The Israeli Namer is state of the art, they should just build those.

First of all we need to arrive on a conclusion on how to fund the budget for this programs. Second, if we were to design ground tanks for defense it should be fashionable, sellable and competative from Israelis, Russian, France, German and Chinese tanks. Forth we need to find ways to sell this to our allies for thier defense and ours to generate funds for the country’s mass production of the new design built future tanks.

It is far more than what our military gets — UN & NATO funds come out of the defense budget (we provide 78% funding of both all the other countries make up the difference) — then there are military and economic aid from the white house — an international developement aid — Us dept of ag — mulitlateral organizations all paid out yearly to over a hundred countries, then on top of that there are the billions in humanitatarian aid paid out (we pay more for other countries floods than we do for our own). NOPE ALL THIS FOREIGN GIVEAWAY NEEDS TO STOP PERIOD.
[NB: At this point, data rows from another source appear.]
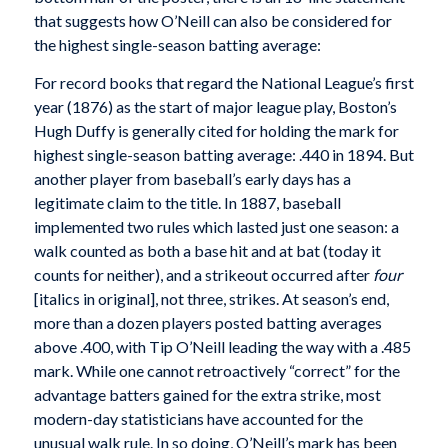
that suggests how O’Neill can also be considered for
the highest single-season batting average:
For record books that regard the National League’s first
year (1876) as the start of major league play, Boston’s
Hugh Duffy is generally cited for holding the mark for
highest single-season batting average: .440 in 1894. But
another player from baseball’s early days has a
legitimate claim to the title. In 1887, baseball
implemented two rules which lasted just one season: a
walk counted as both a base hit and at bat (today it
counts for neither), and a strikeout occurred after
four
[italics in original], not three, strikes. At season’s end,
more than a dozen players posted batting averages
above .400, with Tip O’Neill leading the way with a .485
mark. While one cannot retroactively “correct” for the
advantage batters gained for the extra strike, most
modern-day statisticians have accounted for the
unusual walk rule. In so doing, O’Neill’s mark has been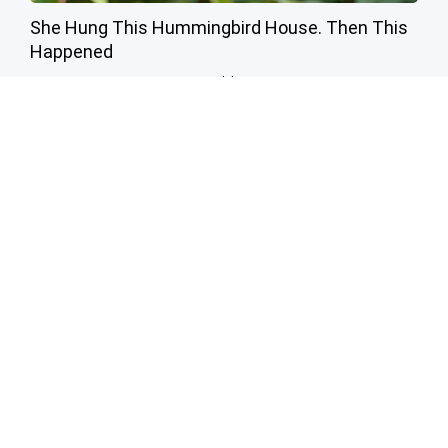
She Hung This Hummingbird House. Then This
Happened
Ribili
A 78-Year-Old Master Craftsman Made This
Hummingbird House. Then This Happened
Ribili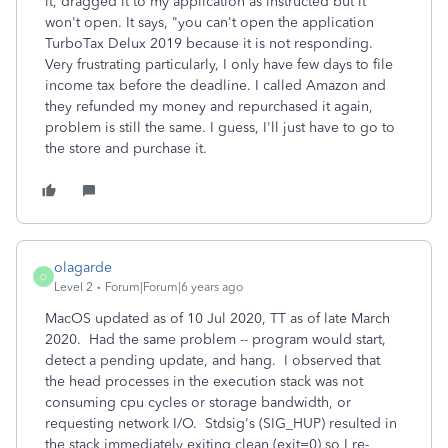
it, dragged it to my application as instructed but it
won't open. It says, "you can't open the application
TurboTax Delux 2019 because it is not responding.
Very frustrating particularly, I only have few days to file
income tax before the deadline. I called Amazon and
they refunded my money and repurchased it again,
problem is still the same. I guess, I'll just have to go to
the store and purchase it.
olagarde
O
Level 2
Forum|Forum|6 years ago
MacOS updated as of 10 Jul 2020, TT as of late March
2020. Had the same problem -- program would start,
detect a pending update, and hang. I observed that
the head processes in the execution stack was not
consuming cpu cycles or storage bandwidth, or
requesting network I/O. Stdsig's (SIG_HUP) resulted in
the stack immediately exiting clean (exit=0) so I re-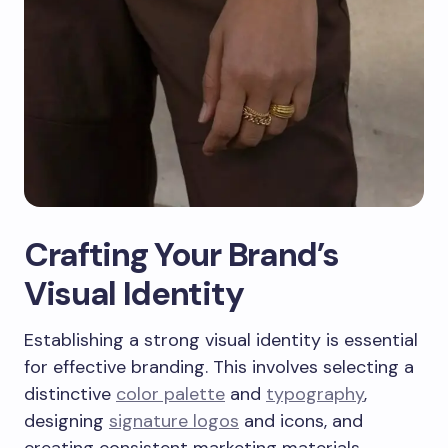
Crafting Your Brand’s
Visual Identity
Establishing a strong visual identity is essential
for effective branding. This involves selecting a
distinctive
color palette
and
typography
,
designing
signature logos
and icons, and
creating consistent marketing materials.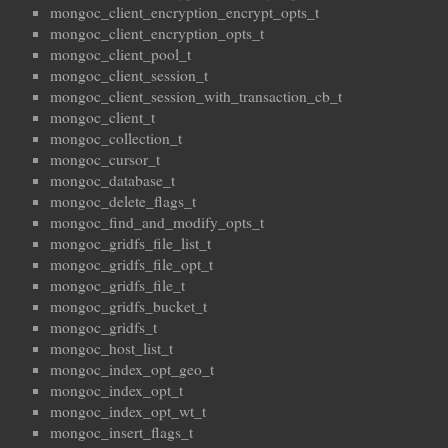
mongoc_client_encryption_encrypt_opts_t
mongoc_client_encryption_opts_t
mongoc_client_pool_t
mongoc_client_session_t
mongoc_client_session_with_transaction_cb_t
mongoc_client_t
mongoc_collection_t
mongoc_cursor_t
mongoc_database_t
mongoc_delete_flags_t
mongoc_find_and_modify_opts_t
mongoc_gridfs_file_list_t
mongoc_gridfs_file_opt_t
mongoc_gridfs_file_t
mongoc_gridfs_bucket_t
mongoc_gridfs_t
mongoc_host_list_t
mongoc_index_opt_geo_t
mongoc_index_opt_t
mongoc_index_opt_wt_t
mongoc_insert_flags_t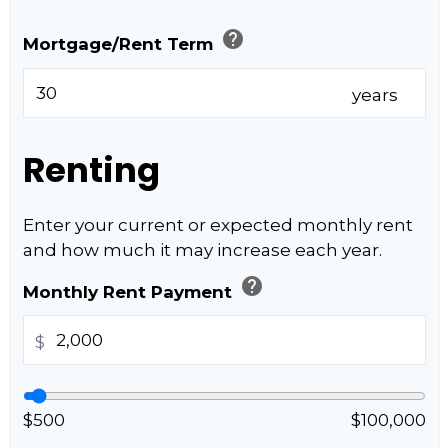
help
Mortgage/Rent Term
years
Renting
Enter your current or expected monthly rent
and how much it may increase each year.
help
Monthly Rent Payment
$
$500
$100,000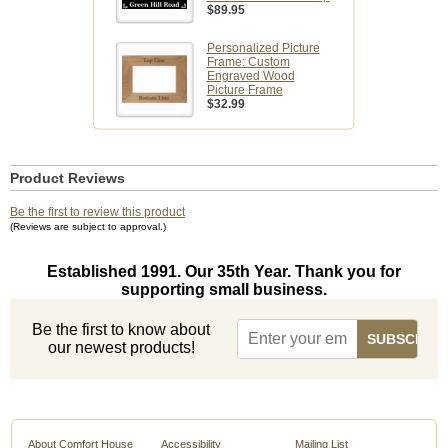
$89.95
Personalized Picture
Frame: Custom
Engraved Wood
Picture Frame
$32.99
Product Reviews
Be the first to review this product
(Reviews are subject to approval.)
Established 1991. Our 35th Year. Thank you for
supporting small business.
Be the first to know about
our newest products!
About Comfort House
Accessibility
Mailing List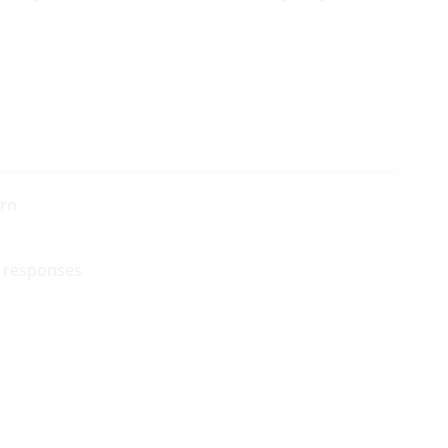
urn
e responses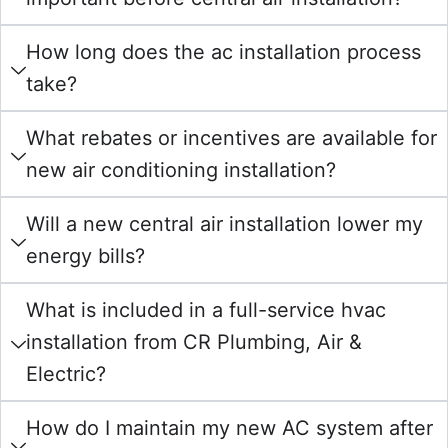
How long does the ac installation process
take?
What rebates or incentives are available for
new air conditioning installation?
Will a new central air installation lower my
energy bills?
What is included in a full-service hvac
installation from CR Plumbing, Air &
Electric?
How do I maintain my new AC system after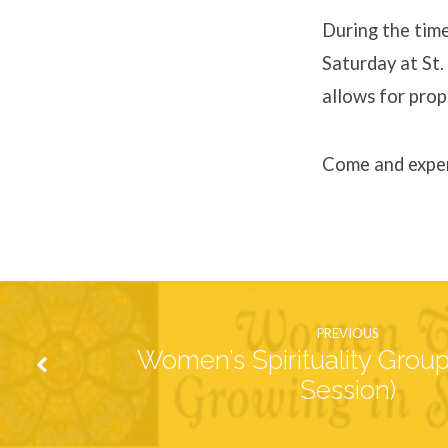
of
During the time
Saturday at St.
Reconciliation
allows for prop
Come and exper
PREVIOUS
Women’s Spirituality Grou
Session)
So all those figures from 2002–2010 saying that foreign aid is approximately one percent of the federal budget are wrong?

That operational costs of Iraq in 2005 wasn’t $4.5 billion a month, key word being operational?

If that 4.5 billion figure is right, then imagine what it takes to operate the entire military, everyday.

The Namer would take care of the force protection req for sure I would imagine. Kind of a pig to move around though. Although that consideration doesn’t seem to be in their big four top reqs, so maybe weight isn’t the concern.

Kind of makes me wonder with the Abrams people launching their push to keep the M1 line open that they should take a queue from the Namer and offer up a M1 chasis version for the GCV. Should meet the force protection, upgrade, and time frame reqs easy.

You want to sell it to other countries?

To do that just make sure it DOES NOT have a jet engine powering it, the Abrams is a great tank, but it sucks up far too much juice to make it viable for most countries to even consider.

By the way, I’m an Aussie & we use the Abrams.

You clearly haven’t seen the GCV specifications because neither of those are requirements.

The Bradley is topped out for growth because of IED armor. It’s time for a new vehicle.

The Namer people could have proposed on GCV, but they didn’t. Either their vehicle isn’t all that or they can’t produce them affordably. The Namer is strictly a troop carrier, not a fighting vehicle.

Give the Army and Marine Corps all the support and tools they need. Cancel JSF, NGB, F-22 and NGB both the Army and Marine Corps could not only have the equipment they need they would also be able to save lives by having all the armor integrated onboard their platforms to save lives. It is always good to have a vehicle that can swim a river verses going over the river.

However, the Senior Leadership at the Pentagon would rather manufacture overpriced Dead Stealth Aircraft that can be shot down by a S-400 SA-21 capable of destroying stealth aircraft, cruise missiles and ballistic missiles with an effective range of up to 3,500 kilometers (2,200 miles) and a speed of up to 4.8 kilometers (3 miles) per second.

The folks that state this Army Platform is to expensive work for Lockheed Martin. So which is the bigger Target.